Family names dictionary free for lockdown  —  an interview with the project’s principal investigator

The Oxford Dictionary of Family Names of Britain and Ireland, with research in part by UWE’s Professor Emeritus Richard Coates, is free for members of the public until the end of May 21, meaning you and your family can fill lockdown boredom by finding out the actual history of your shared name.

For example, my surname is a “locative name from various places named with Old English fīf ‘five’ + hīde ‘hides’, a hide being an Anglo-Saxon measurement of land area such as Fyfield (Hants, Gloucs, Berks, Wilts, Essex), Fifield near Stow on the Wold (Oxon), Fifield near Wallingford (Oxon), Fifield (Wilts), Fifield Bavant (Wilts), Fifehead Magdalen (Dorset), Fifehead Neville (Dorset), Fifehead Saint Quintin (Dorset), Fivehead (Somerset), and Fitzhead (Somerset).

The public can access the database of 45,000 surnames for free until the end of Thursday.

Looking into your family name is a perfect lockdown activity — why not (like the author of this article) make a Zoom pub quiz out of your friends’ surnames with what you find? You might be surprised with what comes up!

UWE’s own Richard Coates, professor emeritus of onomastics, the study or science of the history and origin of proper names, was the project’s principal investigator and spoke to this article’s author on a video call.

Why did you decide to compile this dictionary?

RC: The previous dictionary of surnames, by Percy Reaney, was published back in the 1960s, and things move on in fifty years — techniques are better developed, we know more about how to extract information about modern names using computational methods, and so forth. My co-worker, Patrick Hanks, conceived the idea of doing a new dictionary, the main novelty of which would be to link up medieval evidence and modern evidence to get continuity. One of the main problems of Reaney’s dictionary was that it is in fact a dictionary of medieval surnames; where he connects with modern surnames, it’s sometimes very unreliable. We wanted to bridge that gap, cover a very large number more surnames than he did, we’ve got double. We think we’ve covered all surnames that had more than twenty bearers in 1881 and more than a hundred bearers in 2001.

What’s your opinion of popular websites that claim to offer hidden meanings of names?

RC: Well, shall I say complete rubbish, or would you like something stronger?! Nothing else to say, it’s unscientific and we’ve done a scientific dictionary. If anybody believes in lucky numbers in the first place, then I probably haven’t got a great deal to talk to them about — from a scientific perspective. There are all kinds of family reasons why one might vary that sort of rule, I guess!
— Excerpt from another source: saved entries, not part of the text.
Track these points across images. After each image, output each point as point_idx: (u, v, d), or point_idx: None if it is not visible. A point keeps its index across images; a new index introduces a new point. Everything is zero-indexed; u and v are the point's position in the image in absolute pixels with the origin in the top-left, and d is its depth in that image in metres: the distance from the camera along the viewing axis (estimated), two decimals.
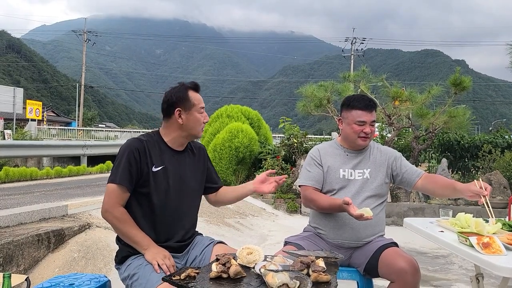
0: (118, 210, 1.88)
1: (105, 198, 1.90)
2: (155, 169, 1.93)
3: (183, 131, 1.99)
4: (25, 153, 11.94)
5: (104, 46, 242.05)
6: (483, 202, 2.01)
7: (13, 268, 3.10)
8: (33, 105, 22.94)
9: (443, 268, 4.34)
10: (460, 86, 6.99)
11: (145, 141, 1.95)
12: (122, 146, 1.95)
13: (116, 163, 1.91)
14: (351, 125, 2.25)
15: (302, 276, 1.49)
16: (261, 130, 10.35)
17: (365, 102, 2.25)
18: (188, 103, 1.96)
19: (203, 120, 2.01)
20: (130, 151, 1.90)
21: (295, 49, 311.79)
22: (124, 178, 1.87)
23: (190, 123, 1.98)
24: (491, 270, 1.57)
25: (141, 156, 1.90)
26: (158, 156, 1.96)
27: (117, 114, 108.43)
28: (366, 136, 2.24)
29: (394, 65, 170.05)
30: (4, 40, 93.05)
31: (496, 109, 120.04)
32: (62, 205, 4.47)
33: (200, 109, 1.99)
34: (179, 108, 1.96)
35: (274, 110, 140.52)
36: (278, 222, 6.68)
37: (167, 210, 1.96)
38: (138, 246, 1.89)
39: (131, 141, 1.95)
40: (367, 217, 1.99)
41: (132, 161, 1.88)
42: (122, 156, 1.90)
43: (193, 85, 2.03)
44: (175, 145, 2.02)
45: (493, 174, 6.86)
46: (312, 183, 2.28)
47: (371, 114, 2.25)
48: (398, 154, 2.36)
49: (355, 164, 2.28)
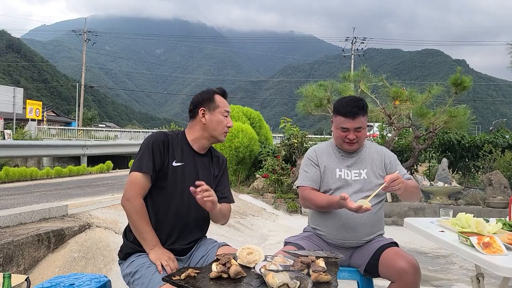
0: (139, 202, 1.89)
1: (128, 186, 1.89)
2: (175, 164, 1.96)
3: (205, 131, 2.02)
4: (25, 153, 11.95)
5: (104, 46, 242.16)
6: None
7: (13, 268, 3.10)
8: (33, 105, 22.95)
9: (443, 268, 4.34)
10: (460, 86, 6.99)
11: (170, 136, 2.00)
12: (146, 137, 1.99)
13: (140, 153, 1.93)
14: (336, 129, 2.26)
15: (303, 276, 1.49)
16: (262, 130, 10.36)
17: (348, 109, 2.19)
18: (212, 104, 2.01)
19: (227, 123, 2.03)
20: (155, 141, 1.94)
21: (295, 49, 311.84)
22: (149, 166, 1.89)
23: (213, 124, 2.00)
24: (491, 270, 1.57)
25: (165, 148, 1.94)
26: (180, 152, 1.99)
27: (117, 114, 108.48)
28: (350, 142, 2.22)
29: (395, 64, 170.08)
30: (4, 40, 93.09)
31: (496, 109, 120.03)
32: (62, 205, 4.47)
33: (224, 112, 2.03)
34: (203, 108, 2.01)
35: (274, 110, 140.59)
36: (278, 222, 6.67)
37: (180, 206, 1.95)
38: (146, 243, 1.88)
39: (156, 133, 2.00)
40: (366, 208, 1.98)
41: (156, 151, 1.92)
42: (147, 146, 1.92)
43: (221, 91, 2.09)
44: (196, 146, 2.04)
45: (494, 174, 6.86)
46: (310, 183, 2.28)
47: (355, 121, 2.19)
48: (393, 157, 2.34)
49: (350, 164, 2.27)
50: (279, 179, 8.01)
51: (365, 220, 2.19)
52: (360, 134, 2.22)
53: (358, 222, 2.18)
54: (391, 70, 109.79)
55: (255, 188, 8.56)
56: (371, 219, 2.21)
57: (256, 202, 7.66)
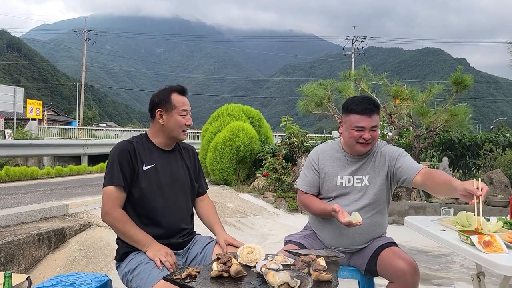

Why do you think people are so interested in family names and their origins?

RC: People are interested in names in general, particularly in place names, they’re interested in an etymological [the study of the history of linguistic forms, such as words] kind of way. People just don’t seem to think so frequently about etymologies of surnames. It’s not altogether surprising if I go to give a talk somewhere and discover someone whose surname is Butcher who’s never thought that the connection might have something to do with being a butcher; it’s just not a question that arises, but once you put the seed in their mind, they tend to be interested, and begin to ask themselves: do surnames have a historical meaning? And my answer is, well yes, they do — or rather they did when they were coined.

What’s next?

RC: Etymologically, there is still work to do, which is why we’ve already spent quite a long time preparing a second edition. There will be a second edition in due course, because we’ve got work that can be absorbed into it.

We’re busy making corrections to the database behind the first edition the whole time. We’re getting a lot of material from the general public that is actually very helpful, family historians write in and say, after the first niggling comment, like ‘we didn’t find our name in our dictionary’ or ‘the explanation in your dictionary is wrong’, they very often then provide some very helpful information which will help us update it.

We’re in dialogue with the public, and the dialogue is very helpful and will lead to an improved product in due course.

What do you think of Oxford making the dictionary available free to the public this week?

RC: I’m very much in favour of giving the public as much information as it needs, I’m instinctively anti-paywall and anything like that!